Consumer Firms to be Hard Hit By Upcoming U.S. Economic Slowdown

Low consumer confidence
Grim Wall Street traders (Photo: Reuters)

U.S. consumer goods firms are bracing for a slowdown in buyer demand while equity fund managers on Wall Street remain wary of investing in consumer discretionary stocks.

The twin whammy hitting firms making both consumer discretionary and consumer staples products is being triggered by unexpectedly low consumer confidence since the start of the year.

"We're already seeing that consumer confidence has lowered and analysts have been lowering expectations for 2019," said Jharonne Martis, director of consumer research at Refinitiv, according to Reuters.

As expectations for slower U.S. economic growth rises, U.S. fund managers are selectively avoiding stocks in consumer companies.

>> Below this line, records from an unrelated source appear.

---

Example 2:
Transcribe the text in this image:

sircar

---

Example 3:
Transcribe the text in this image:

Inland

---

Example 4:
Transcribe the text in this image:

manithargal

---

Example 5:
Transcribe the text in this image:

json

Fund managers are casting a wary eye on companies with lofty valuations. They're also worried about declining earnings estimates and sagging consumer confidence.

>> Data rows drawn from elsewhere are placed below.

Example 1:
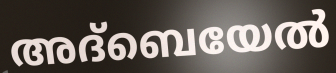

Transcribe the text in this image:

അദ്ബെയേൽ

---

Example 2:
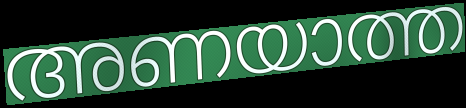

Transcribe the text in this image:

അണയാത്ത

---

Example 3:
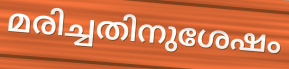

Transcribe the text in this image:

മരിച്ചതിനുശേഷം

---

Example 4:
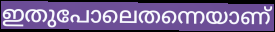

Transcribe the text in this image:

For the first quarter, analysts estimate discretionary earnings shedding 1.7 percent compared with expectations for 6 percent growth on Oct. 1, 2018. On the other hand, first-quarter earnings growth for consumer staples firms is expected at only 0.7 percent. This compares to the 6.7 percent consensus in October 2018.

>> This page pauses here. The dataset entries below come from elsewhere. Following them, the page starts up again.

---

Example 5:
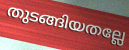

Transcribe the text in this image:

തുടങ്ങിയതല്ലേ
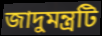
জাদুমন্ত্রটি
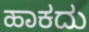
ಹಾಕದು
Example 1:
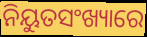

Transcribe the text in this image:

ନିୟୁତସଂଖ୍ୟାରେ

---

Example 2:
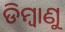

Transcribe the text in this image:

ଡିମ୍ୱାଣୁ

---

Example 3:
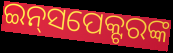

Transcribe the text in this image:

ଇନ୍‍ସପେକ୍ଟରଙ୍କ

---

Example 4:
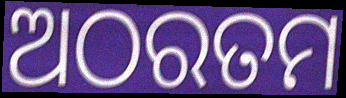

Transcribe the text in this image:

The 35 day-long federal government shutdown helped defuse consumer enthusiasm while the wild volatility ride on Wall Street in Q4 2018 had a similarly demoralizing effect on investors.

One analyst said most Americans have had something in their life in the past few months "that has given them pause."

For the wealthy, this gut punch was watching the stock market go down 15 percent in the fourth quarter, said Shawn Kravetz, Esplanade Capital LLC chief investment officer. As a result, Kravetz is largely avoiding consumer stocks because of their valuations.

As for government workers, the killer was weeks of no cash flow and uncertainty because of Trump's government shutdown.

"For many, it was the uncertainty of the shutdown and what the secondary effects might be to them directly, to their jobs or businesses, or the economy at large ... everyone was touched directly or indirectly. That didn't pop the bubble but certainly let a little air out."

Also sending chills down the spines of investors is data showing consumer discretionary index trading at 19.8 times forward earnings estimates. This compares to 17.3 for consumer staples and a 15.8 multiple for the broader S&P, said Refinitiv data. All this means investors are paying more for weaker growth.

All these contrarian factors even in the face of low U.S. unemployment and rising wages, both of which should make consumers spend more. But worries about global growth, domestic U.S. politics, and a U.S.-China trade war continue to deflate consumer and investor moods.